◆ **Complete the following**:
#1 List every city named in the architecture news digest.
#2 Answer these from the architecture news digest:
(a) On what date will the newsletter be back?
(b) Which chapel does Harvey praise, and in what city?
(c) According to the report Sisson parses, what does low-income housing not affect?
#3 Resume the architecture news digest after its final item.

◆ **Excerpted text**:
((
Today’s News - Thursday, December 1, 2016
EDITOR'S NOTE: Tomorrow and Monday will be no-newsletter days. We'll be back Tuesday, December 6.
• Guggenheim Helsinki plans really bite the dust this time - among the objections: "one of the Finnish capital's best locations would have been handed over to a 'McDonald's of art'" (ouch!).
• Volner channels "the architecture of Trump": "The problem is one of attitude - all the buildings, good or bad, just don't care one way or the other - the more theres they build, the less there there is" (the Panama City hotel/resort is "a fat, unlovable building" that should pay a royalty to Dubai's Burj Al Arab - double-ouch!).
• Sisson parses a new report that contradicts a common NIMBY argument: "Low-income housing doesn't affect nearby property value."
• Harvey hails Auckland's Bishop Selwyn Chapel, "an elegant and delightful sacred space," and "the most magical and poetic New Zealand building I've visited this year."
• Concerns abound about how public Chicago's Jackson Park will be when "private money begins to reshape a public jewel" (i.e. the Obama presidential library).
))
◆ **Records shown**:
((
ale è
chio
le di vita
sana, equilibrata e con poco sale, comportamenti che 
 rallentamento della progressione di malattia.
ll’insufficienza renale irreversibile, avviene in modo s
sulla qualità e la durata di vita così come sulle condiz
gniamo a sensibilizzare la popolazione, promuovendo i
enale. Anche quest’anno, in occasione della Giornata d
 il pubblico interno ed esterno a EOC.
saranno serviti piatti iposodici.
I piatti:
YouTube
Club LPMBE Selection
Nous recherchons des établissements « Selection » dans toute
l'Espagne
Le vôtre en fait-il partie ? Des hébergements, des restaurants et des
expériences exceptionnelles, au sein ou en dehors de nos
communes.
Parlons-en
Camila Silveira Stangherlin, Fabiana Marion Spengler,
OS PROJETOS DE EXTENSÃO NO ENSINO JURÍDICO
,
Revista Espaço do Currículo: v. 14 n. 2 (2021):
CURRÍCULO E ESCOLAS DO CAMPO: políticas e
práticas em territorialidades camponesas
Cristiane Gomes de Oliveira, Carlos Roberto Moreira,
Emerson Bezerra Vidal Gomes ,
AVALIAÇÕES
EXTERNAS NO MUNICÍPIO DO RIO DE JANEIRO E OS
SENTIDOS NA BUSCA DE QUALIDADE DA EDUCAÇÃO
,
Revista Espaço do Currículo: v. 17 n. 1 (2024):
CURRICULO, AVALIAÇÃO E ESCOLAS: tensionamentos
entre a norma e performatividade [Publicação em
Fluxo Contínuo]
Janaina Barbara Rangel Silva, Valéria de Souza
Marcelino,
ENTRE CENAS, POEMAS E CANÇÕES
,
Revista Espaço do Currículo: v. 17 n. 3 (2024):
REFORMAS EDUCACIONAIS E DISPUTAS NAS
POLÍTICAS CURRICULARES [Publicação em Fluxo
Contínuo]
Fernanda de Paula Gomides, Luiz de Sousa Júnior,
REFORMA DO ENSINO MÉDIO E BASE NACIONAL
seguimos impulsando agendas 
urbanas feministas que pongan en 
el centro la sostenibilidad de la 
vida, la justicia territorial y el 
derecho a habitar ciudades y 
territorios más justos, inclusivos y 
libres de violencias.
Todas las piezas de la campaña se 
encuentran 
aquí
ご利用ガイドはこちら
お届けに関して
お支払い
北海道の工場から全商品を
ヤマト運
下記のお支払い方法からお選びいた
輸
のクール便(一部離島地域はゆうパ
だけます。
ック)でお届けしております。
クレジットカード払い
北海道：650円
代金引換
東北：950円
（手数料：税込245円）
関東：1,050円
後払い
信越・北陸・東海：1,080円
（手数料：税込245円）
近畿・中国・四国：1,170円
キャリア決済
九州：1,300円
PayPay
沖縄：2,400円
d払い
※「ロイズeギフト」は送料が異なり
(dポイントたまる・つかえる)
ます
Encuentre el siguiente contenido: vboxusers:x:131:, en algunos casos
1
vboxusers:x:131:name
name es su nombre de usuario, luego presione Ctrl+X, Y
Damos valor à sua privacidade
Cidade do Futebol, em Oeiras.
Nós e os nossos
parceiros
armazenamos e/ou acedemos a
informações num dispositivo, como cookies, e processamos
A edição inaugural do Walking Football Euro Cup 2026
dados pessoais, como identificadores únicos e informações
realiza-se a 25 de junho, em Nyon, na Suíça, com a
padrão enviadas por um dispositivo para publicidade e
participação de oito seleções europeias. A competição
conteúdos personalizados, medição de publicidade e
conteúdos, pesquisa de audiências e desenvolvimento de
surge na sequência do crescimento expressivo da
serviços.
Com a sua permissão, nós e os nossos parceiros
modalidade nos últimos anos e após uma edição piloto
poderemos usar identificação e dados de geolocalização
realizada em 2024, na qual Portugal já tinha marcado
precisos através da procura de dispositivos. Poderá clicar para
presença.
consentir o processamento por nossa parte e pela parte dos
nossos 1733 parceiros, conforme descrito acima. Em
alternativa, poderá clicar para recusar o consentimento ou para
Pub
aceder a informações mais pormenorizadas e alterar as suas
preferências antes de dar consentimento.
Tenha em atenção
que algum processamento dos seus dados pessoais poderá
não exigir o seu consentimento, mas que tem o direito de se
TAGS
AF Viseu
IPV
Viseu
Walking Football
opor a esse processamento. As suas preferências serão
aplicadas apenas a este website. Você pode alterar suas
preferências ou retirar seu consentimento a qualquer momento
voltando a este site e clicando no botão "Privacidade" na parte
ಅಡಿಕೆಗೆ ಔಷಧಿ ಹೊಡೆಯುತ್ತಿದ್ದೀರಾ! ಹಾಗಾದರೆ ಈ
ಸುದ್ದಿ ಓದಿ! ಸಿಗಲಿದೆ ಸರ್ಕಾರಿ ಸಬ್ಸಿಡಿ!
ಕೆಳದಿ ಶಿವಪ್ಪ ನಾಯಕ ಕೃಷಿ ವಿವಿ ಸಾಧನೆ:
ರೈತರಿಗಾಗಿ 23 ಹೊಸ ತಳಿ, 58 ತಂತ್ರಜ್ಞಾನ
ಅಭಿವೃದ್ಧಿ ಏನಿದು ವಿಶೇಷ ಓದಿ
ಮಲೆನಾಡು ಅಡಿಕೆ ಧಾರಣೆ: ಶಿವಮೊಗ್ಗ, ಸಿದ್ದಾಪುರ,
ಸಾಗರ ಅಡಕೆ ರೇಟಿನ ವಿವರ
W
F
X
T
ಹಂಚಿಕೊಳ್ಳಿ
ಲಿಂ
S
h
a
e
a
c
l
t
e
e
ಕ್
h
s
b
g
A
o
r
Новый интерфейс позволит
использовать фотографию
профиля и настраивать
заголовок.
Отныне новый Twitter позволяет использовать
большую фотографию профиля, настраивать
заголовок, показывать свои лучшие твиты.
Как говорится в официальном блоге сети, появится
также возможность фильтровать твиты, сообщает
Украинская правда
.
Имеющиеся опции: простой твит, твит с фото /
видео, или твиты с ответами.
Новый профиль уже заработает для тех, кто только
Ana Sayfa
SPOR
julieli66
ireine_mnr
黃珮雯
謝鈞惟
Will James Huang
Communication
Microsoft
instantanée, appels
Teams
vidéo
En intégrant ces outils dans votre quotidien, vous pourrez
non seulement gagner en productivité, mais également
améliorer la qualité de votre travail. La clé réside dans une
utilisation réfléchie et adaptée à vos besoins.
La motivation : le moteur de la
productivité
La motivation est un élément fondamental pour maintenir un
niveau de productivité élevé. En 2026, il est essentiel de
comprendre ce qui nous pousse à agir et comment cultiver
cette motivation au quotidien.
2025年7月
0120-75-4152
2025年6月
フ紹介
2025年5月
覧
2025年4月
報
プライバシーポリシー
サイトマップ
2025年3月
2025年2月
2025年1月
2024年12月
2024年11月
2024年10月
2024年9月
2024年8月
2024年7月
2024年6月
))
◆ **Response list**:
#1 Helsinki, Panama City, Dubai, Auckland, Chicago

#2
(a) Tuesday, December 6
(b) Bishop Selwyn Chapel, in Auckland
(c) Nearby property value

#3
• Weather permitting, 'tis the season to "relax in hammocks in the middle of 5th Avenue," part of the LOT's glowing "Flatiron Sky-Line" installation, winner of this year's Van Alen Institute/Flatiron Public Plaza Holiday Design Competition.
• Hudson takes a deep dive into the pros and pitfalls of crowdfunding to get projects off (or on or into) the ground "from the people who've done it."
• Call for entries: 2016 Chicago Prize Competition: On The EDGE + World Landscape Architecture/WLA Awards.
• Weekend diversions (and lots of 'em!):
• Hawthorne says the Louis Kahn show at the San Diego Museum of Art is "a pleasure to walk through; what it doesn't do is reassess the relationship of his work to that of his peers or his era. Kahn belonged, or was assigned, to an architectural category of one."
• Miranda evaluates how the Salk Institute, "Kahn's masterpiece in our midst, is holding up - the building that guesses tomorrow is aging - very, very gracefully (and scientists still love working in it).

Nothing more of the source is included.